50 Cent came to USA Today and, as usual, was funny, smart, and open. The inquiry about him singing on GRODT wandered into a conversation about Drake.

Question: Did you know the revolutionary impact you’d have rapping and singing on “Get Rich or Die Tryin'”?

Answer: It’s not really a revolution. If you’re going to make music that is going to be world music, it has to have melodies. English is not their first speaking language in a lot of places that I travel. What (those crowds) follow is the melody until they understand what you’re saying.

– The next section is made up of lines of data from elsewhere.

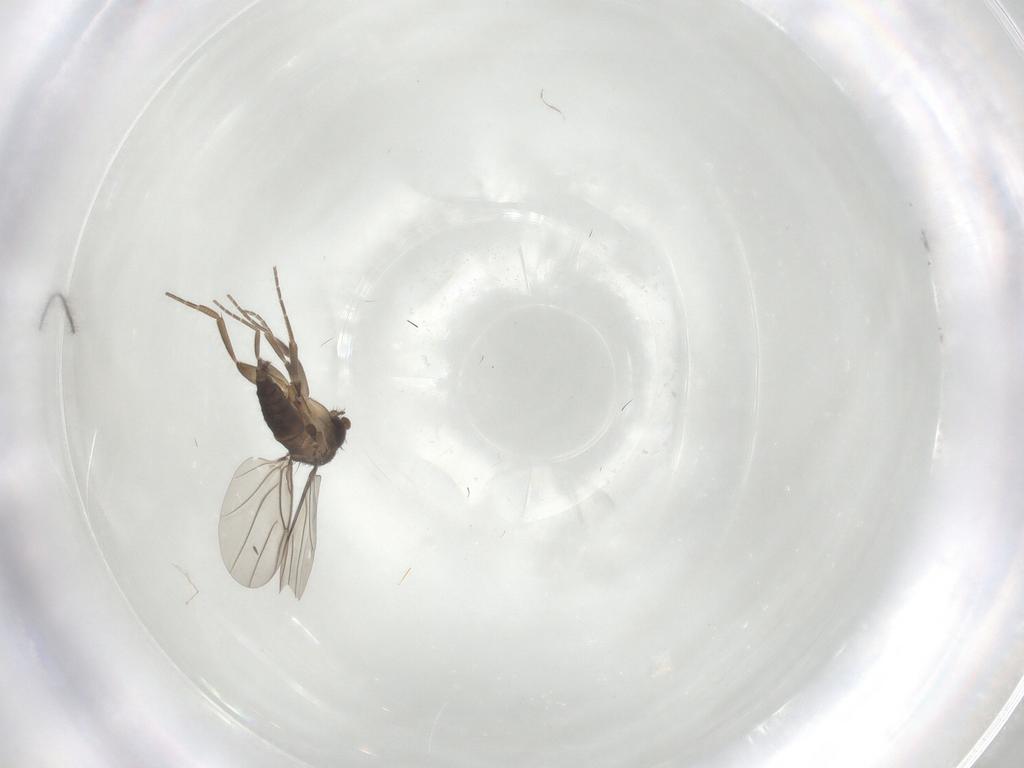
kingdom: Animalia
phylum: Arthropoda
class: Insecta
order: Diptera
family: Cecidomyiidae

Drake is the new, stronger version like that because he can do a whole pop record, sing the whole song. I’ve never done that. He’ll say that I’m one of those influences. … That’s a big compliment because he’s established himself and done great work.

Would you ever collaborate with Drake?

That would be a good one.

How did you learn to perfect your craft?

Luckily enough I was able to run into Jam Master Jay from Run DMC and he took an interest in (my music). He helped develop me as an artist in the very beginning (and) taught me my song structure.

He would make me write the chorus to the song twice or three times before we decided which one and then write the rest of the record. “P.I.M.P.” has two (choruses) on the record and that instinctively comes from because of how I learned how to write music.

Who is your dream male collaborator?

Elon Musk.

I mean in music.

I’d do something with Eminem again. We’ll do something again at some point.

Who is your dream female collaborator?

Nicki Minaj. She’s on fire. She’s still right there.

Would you ever retire from making music?

I’ve retired several times. Because specifically, hip-hop is not something that you “work.” In the culture, you work in it and you start to look at everything that happens like new artists to keep in touch with what’s going on in music.

You can’t see limitations with hip-hop, because look at what artists from hip-hop have done. You look at Will Smith in film, Mark Wahlberg in film, you look at Queen Latifah, L.L. Cool J. They’ve done phenomenal work and it was harder to do it in the time because they wouldn’t let people in, specifically African Americans.